I guess if you want to carry a butt load of gear, miss shots because you're too busy setting up and blast the holy living crap out of your clients, a high powered strobe is the way to go. You do have a studio and clients Max... right? :er: For many, studio strobes are best suited for the studio which is where I leave mine set up. For sessions on the go or out in the boonies (like many of the sessions that Bruce does), Speedlights are lighter, easier to set up and move around and do the job just fine. Plenty of bang for the buck! Oh... and I never have to worry about breaking a bulb on the go like I would with studio strobes.


----------



## Alpha (Oct 31, 2007)

Are you really going to "miss a lot of shots" when you're doing a portrait session outside of the studio? Outside of my studio? No. I don't have one. Oh god, I just had this terrible realization that not owning a studio means I don't know anything. Oh wait, no it doesn't.

Anyway, like I said, if you need ultimate portability, they are the way to go. Not to mention they're the only way to go if you need bracket mount. 

But, you're exaggerating the hassle of shooting on location with strobes. I'd take a Porty or a Ranger system over an SB any day of the week provided I was doing a planned shoot. And what's with all this "blast the living crap out of your clients" business? To be fair, that must mean whenever you use _your_ strobes, you must be blasting the living crap out of your clients as well. Now that's not the case, is it? The extra power has its advantages. The rule that you should err on the side of extra power because you can always dial down doesn't apply only to studio strobes. Then there's accessories. Granted, not everyone has a need outdoors for some strobe accessories. But if you need more light control on location than a diffuser and a reflector, you're pretty SOL with a hotshoe flash unless you want to mount it on a stand, which effectively causes all of the problems of bulk you were trying to get away from in the first place.


----------



## photogoddess (Oct 31, 2007)

Ya know what Max... The trouble is that you don't know what you're talking about except to quote what you read in books and manuals. Are you trying to become knowledgeable or do you just want people to think you are? 

The quote below is absolute bull. You can be the best photographer in the world but if you're bad with people, marketing and sales; you'll go hungry - period. It's a nice idea to be an artist but you've got to have the business skills to back it up. 



> 1) The proof is in the pudding. You can be a good salesman all day long. Nothing substitutes for a killer portfolio. And nothing picks up a client faster.



From what I've seen, you can't put any of the technical stuff that you sprout out like it's gospel into practice. Don't believe me, just look back on the photos that you've posted here on the forum. In this post you couldn't even get the subject of your image into focus. We won't discuss the other 'merits' of this photograph. Am I _dissing_ you? Not really. I'm trying to make a point that maybe you should consider the dreams of others before injecting a bunch of unnecessary negativity around the forum.

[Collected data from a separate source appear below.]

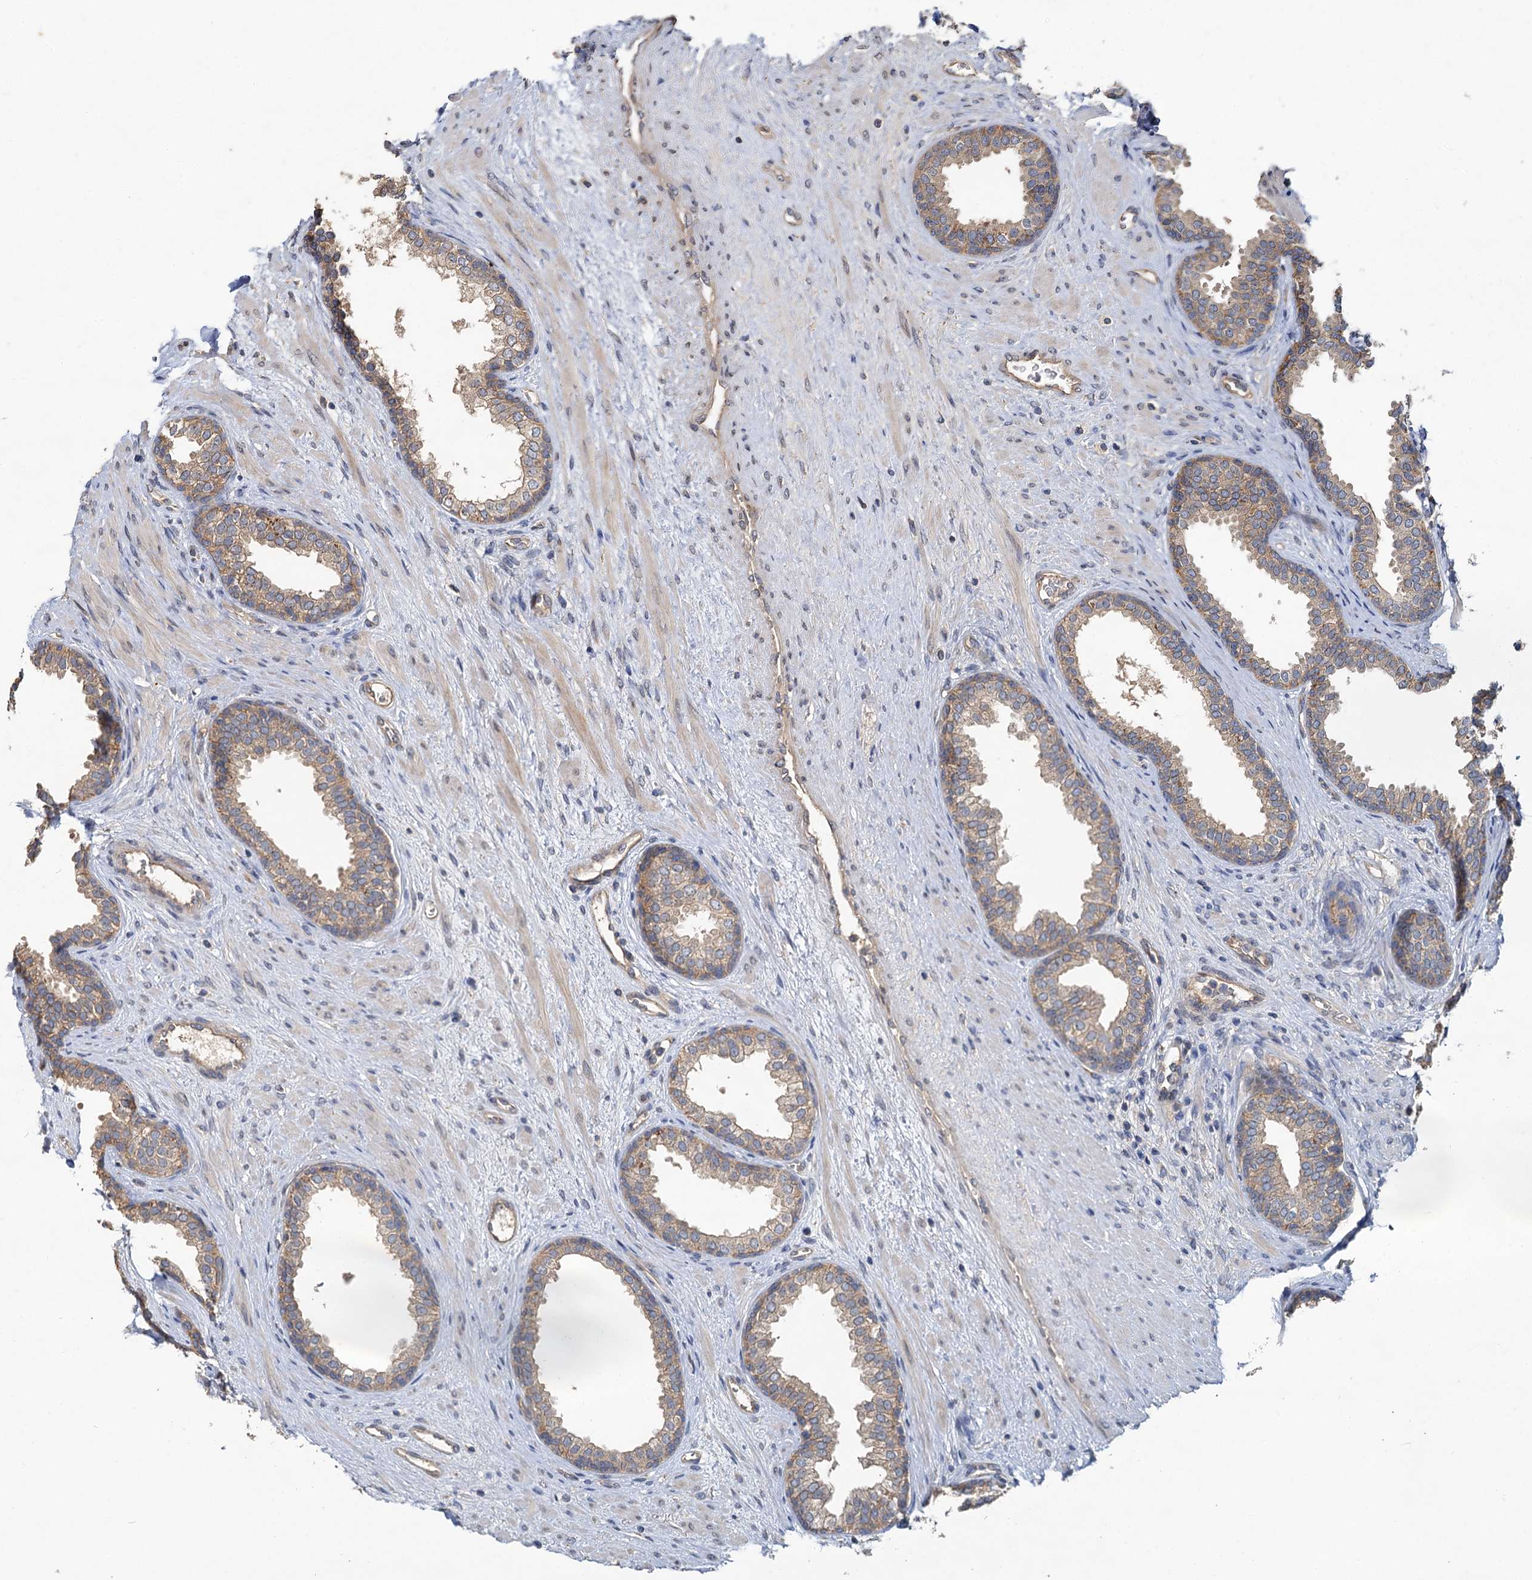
{"staining": {"intensity": "moderate", "quantity": "<25%", "location": "cytoplasmic/membranous"}, "tissue": "prostate", "cell_type": "Glandular cells", "image_type": "normal", "snomed": [{"axis": "morphology", "description": "Normal tissue, NOS"}, {"axis": "topography", "description": "Prostate"}], "caption": "An immunohistochemistry (IHC) histopathology image of unremarkable tissue is shown. Protein staining in brown shows moderate cytoplasmic/membranous positivity in prostate within glandular cells. The staining is performed using DAB (3,3'-diaminobenzidine) brown chromogen to label protein expression. The nuclei are counter-stained blue using hematoxylin.", "gene": "ZNF324", "patient": {"sex": "male", "age": 76}}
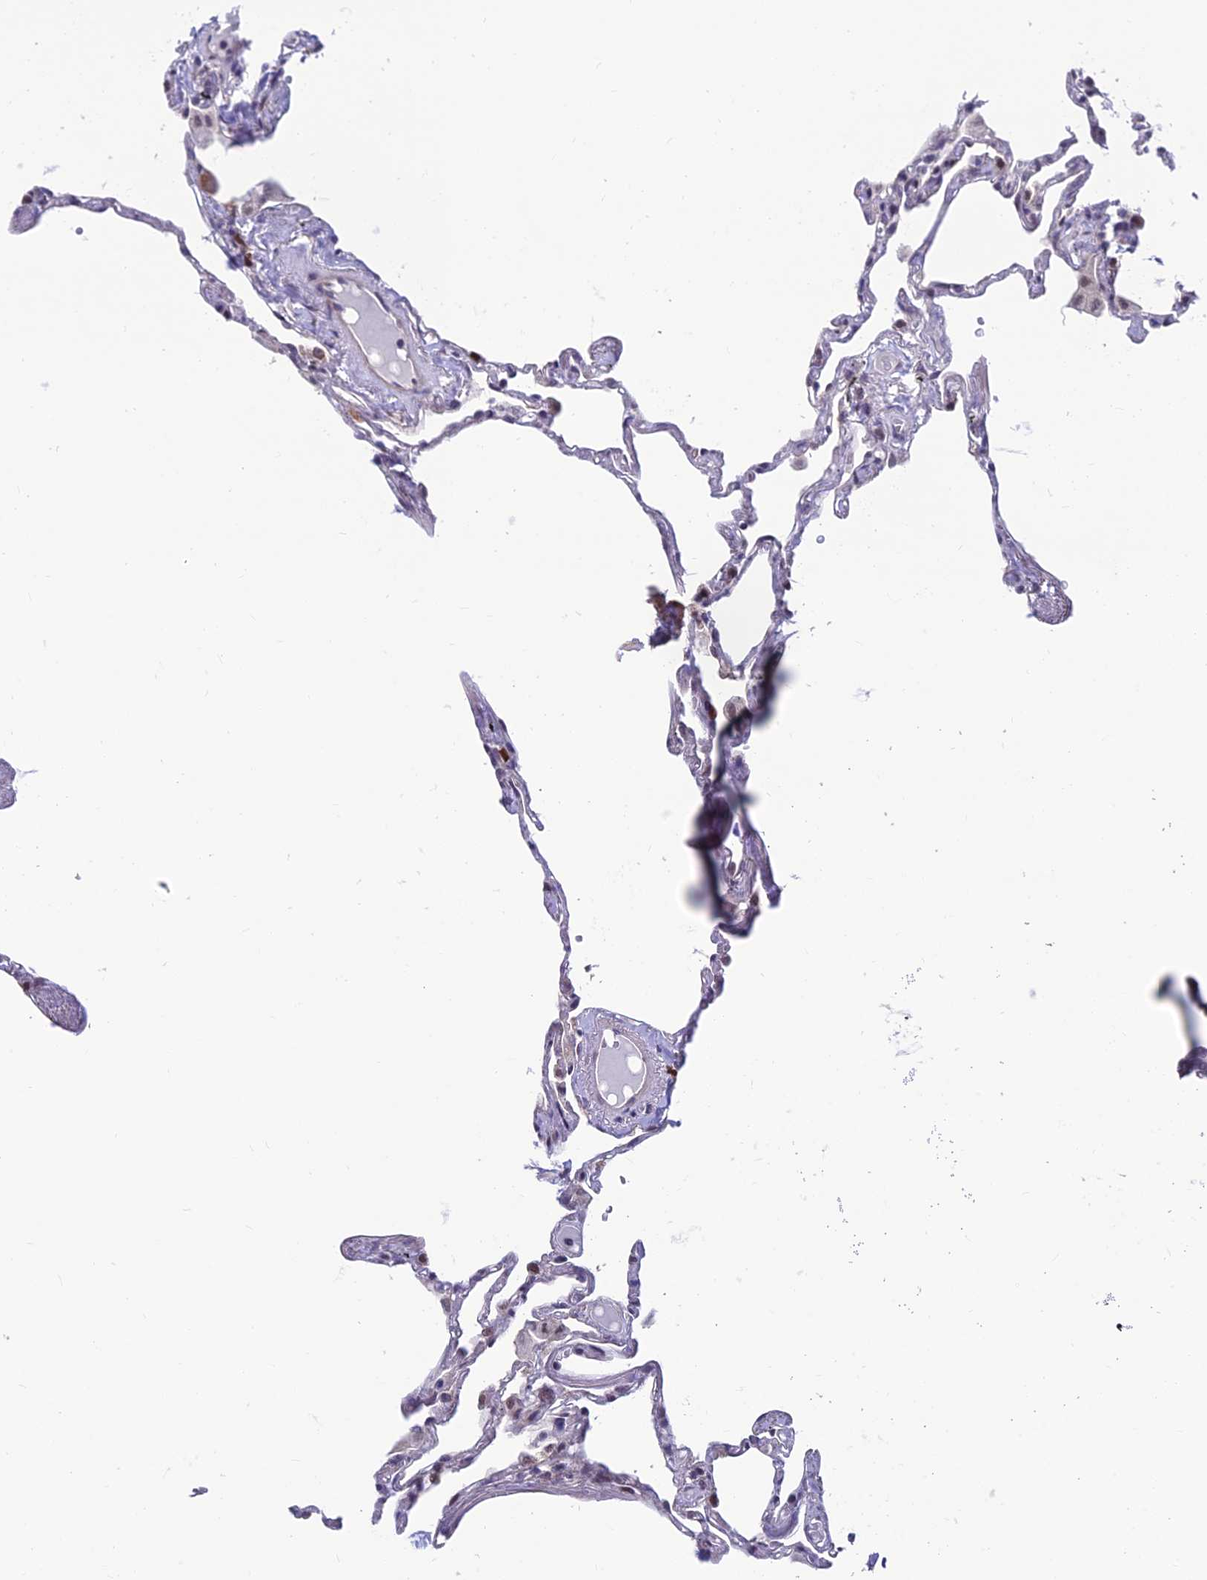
{"staining": {"intensity": "moderate", "quantity": "25%-75%", "location": "nuclear"}, "tissue": "lung", "cell_type": "Alveolar cells", "image_type": "normal", "snomed": [{"axis": "morphology", "description": "Normal tissue, NOS"}, {"axis": "topography", "description": "Lung"}], "caption": "Brown immunohistochemical staining in benign lung reveals moderate nuclear staining in approximately 25%-75% of alveolar cells. Immunohistochemistry (ihc) stains the protein in brown and the nuclei are stained blue.", "gene": "KIAA1191", "patient": {"sex": "female", "age": 67}}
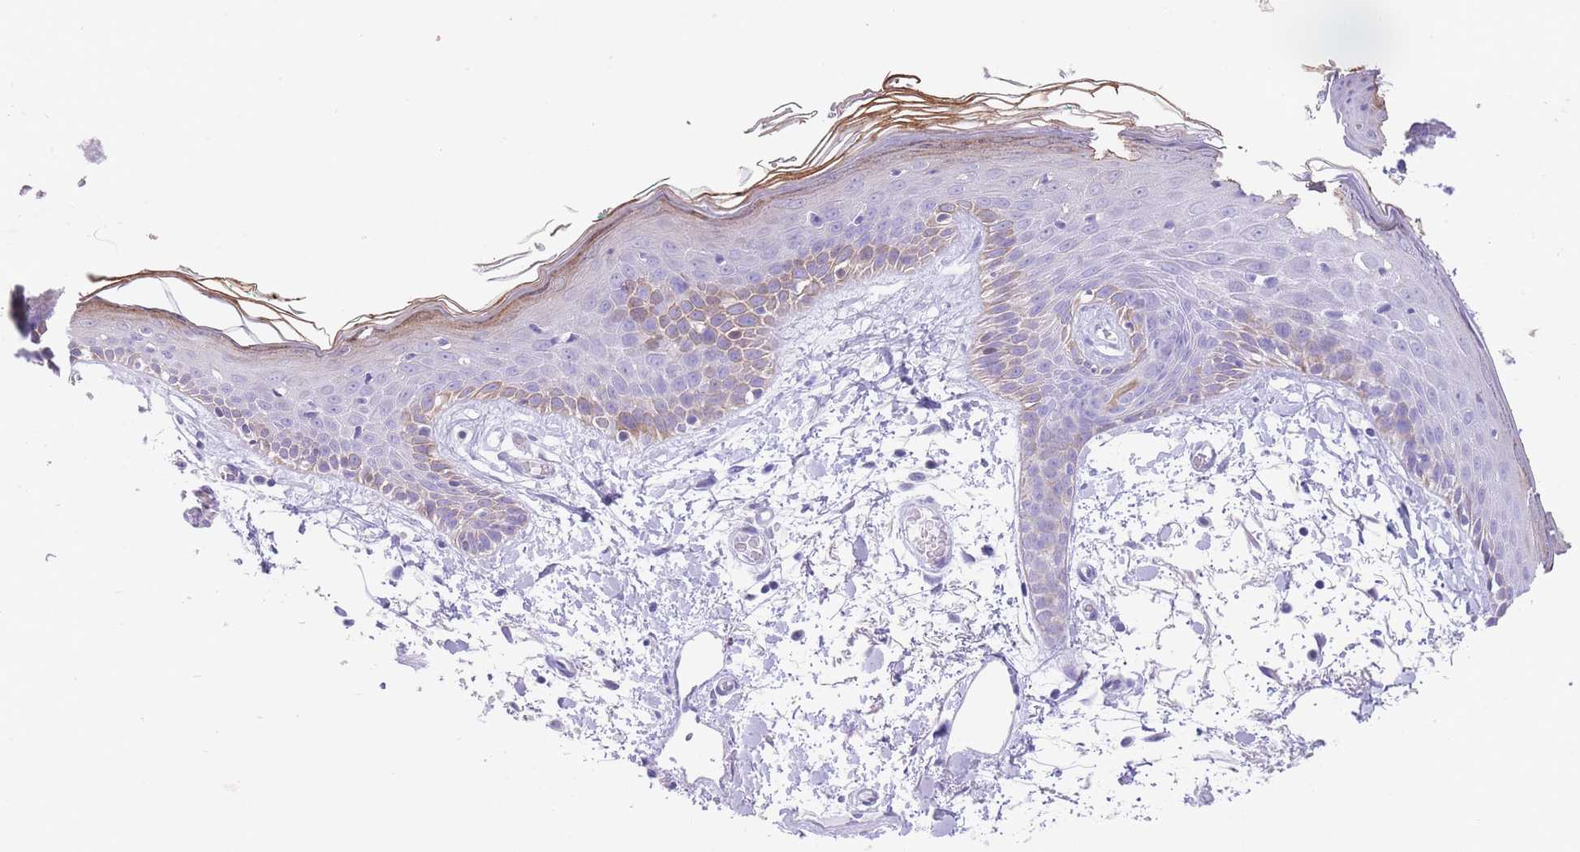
{"staining": {"intensity": "negative", "quantity": "none", "location": "none"}, "tissue": "skin", "cell_type": "Fibroblasts", "image_type": "normal", "snomed": [{"axis": "morphology", "description": "Normal tissue, NOS"}, {"axis": "topography", "description": "Skin"}], "caption": "There is no significant positivity in fibroblasts of skin.", "gene": "QTRT1", "patient": {"sex": "male", "age": 79}}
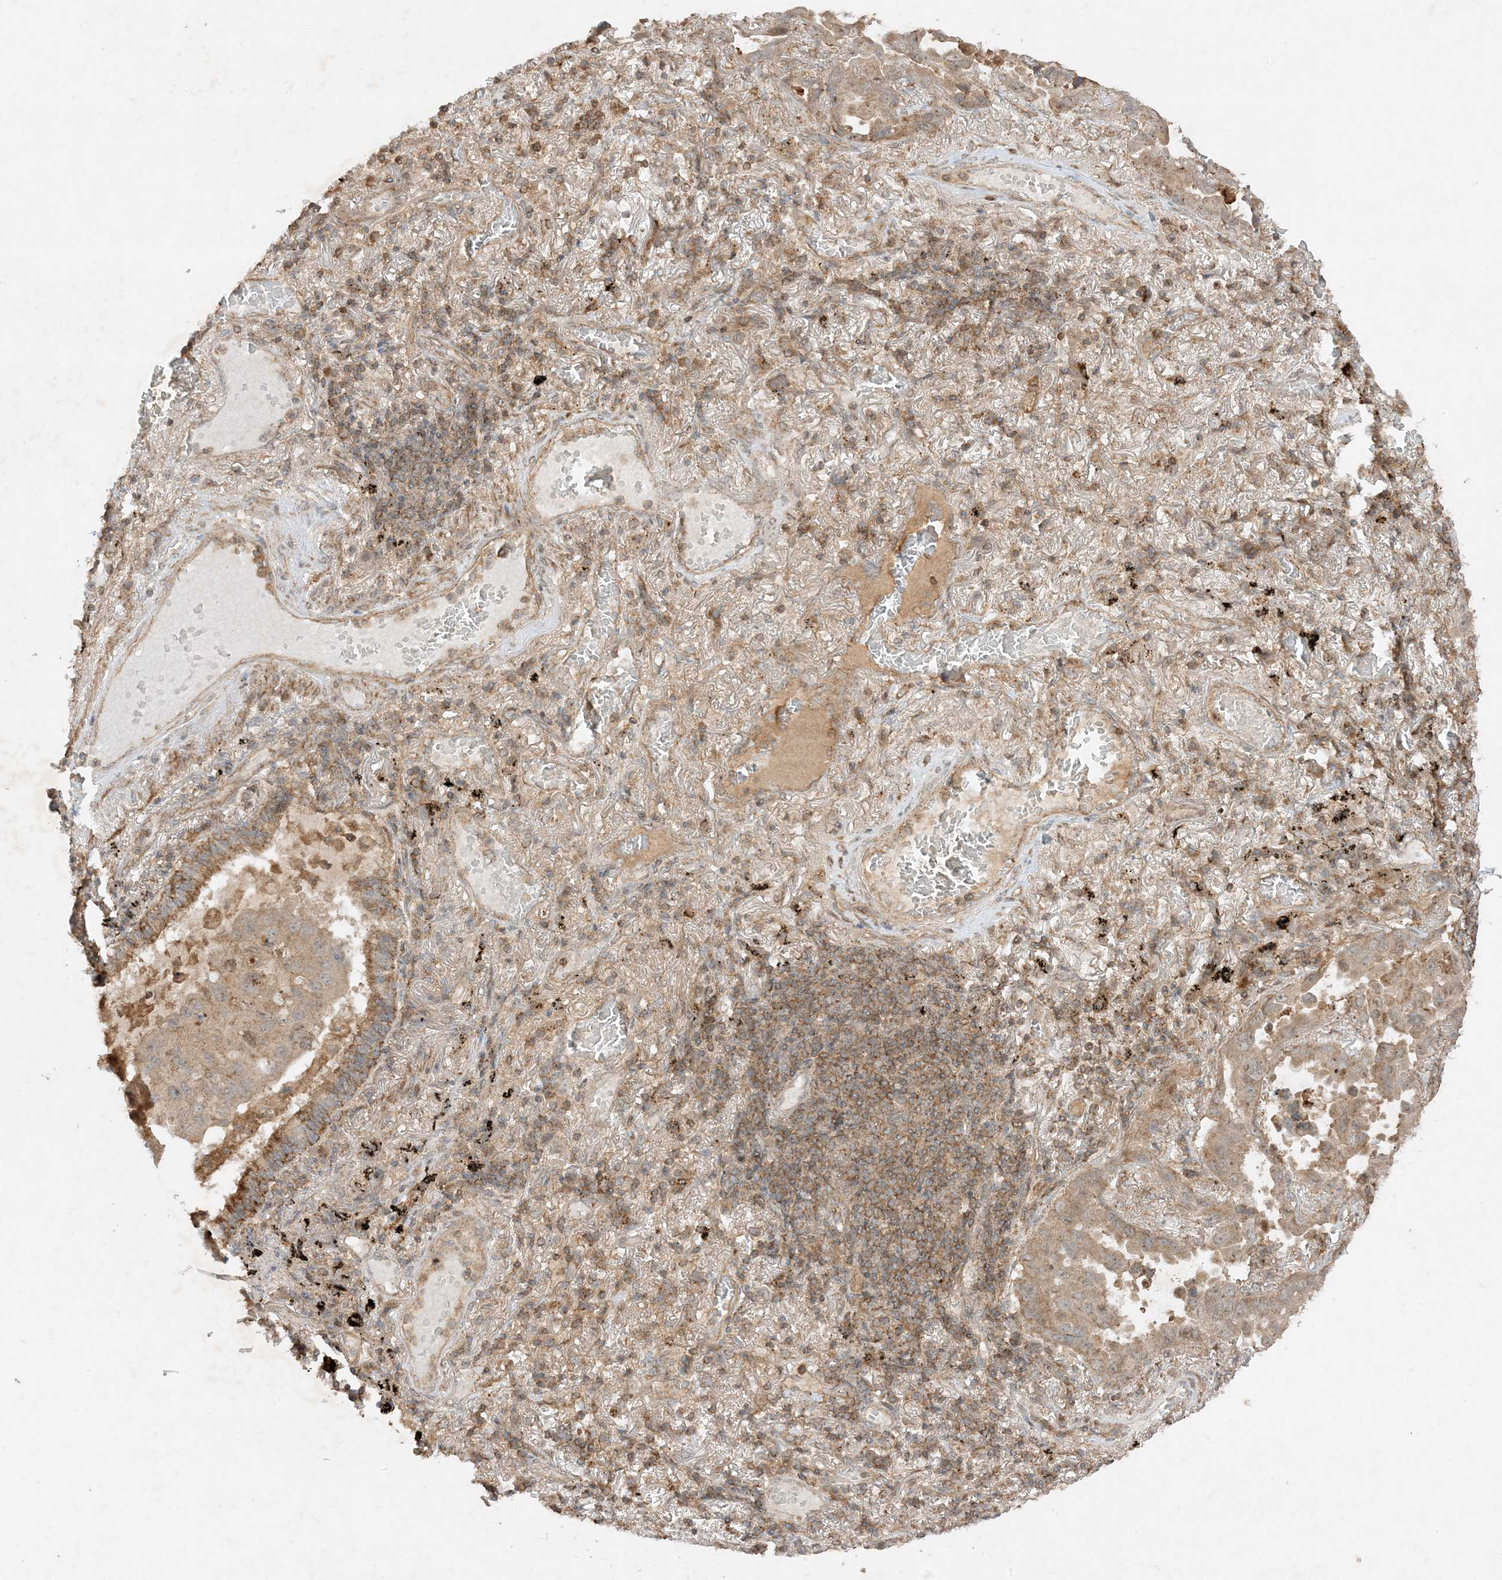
{"staining": {"intensity": "weak", "quantity": ">75%", "location": "cytoplasmic/membranous"}, "tissue": "lung cancer", "cell_type": "Tumor cells", "image_type": "cancer", "snomed": [{"axis": "morphology", "description": "Adenocarcinoma, NOS"}, {"axis": "topography", "description": "Lung"}], "caption": "The micrograph displays staining of lung cancer (adenocarcinoma), revealing weak cytoplasmic/membranous protein staining (brown color) within tumor cells.", "gene": "XRN1", "patient": {"sex": "male", "age": 64}}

Plus... I'd like to see your work improve - you're obviously passionate about photography which is definitely a good thing. 

The practical use of high powered strobes in broad daylight - say on the beach or in the park (or even in a well lit room) is that you're having to shoot at f11 or f16 which isn't good at all for most portraits. You like bokeh - right? Nicely blurred backgrounds? Well, you're not going to get much of it at those f-stops. They are also much harder to reposition - which you need to do often with kids. Most homes don't have enough room to get the strobes back far enough to get acceptable f-stops.

If you're shooting models who are being paid to sit around while you set up strobes, reflectors and flags - great. Regular clients in a non studio environment... forget about it. Shooting kids, families, etc... yes - you're absolutely going to miss the shots if you're setting up studio strobes instead of shooting. By the time you're done, the kiddies will want nothing to do with having their photo taken as you've wasted your 15 minutes of attention span (typical of most kids) setting up equipment because it makes you feel like a better photographer. Get the shot and do it well... THAT is what makes you a better photographer. FYI... A Speedlight on a small tripod takes me less than 30 seconds to set up and move into place if it's needed. Literally everything I need for a location shoot fits into a small camera bag and a backpack. 

Honestly Max - It doesn't matter that you don't have a studio - it matters that you talk trash and discourage people when you could be taking that energy and time to improve your own work and _encourage_ others. I've been doing this for years and while I don't know everything, I work hard every single day to better my work and pass on some knowledge to help the next guy chase his dream. 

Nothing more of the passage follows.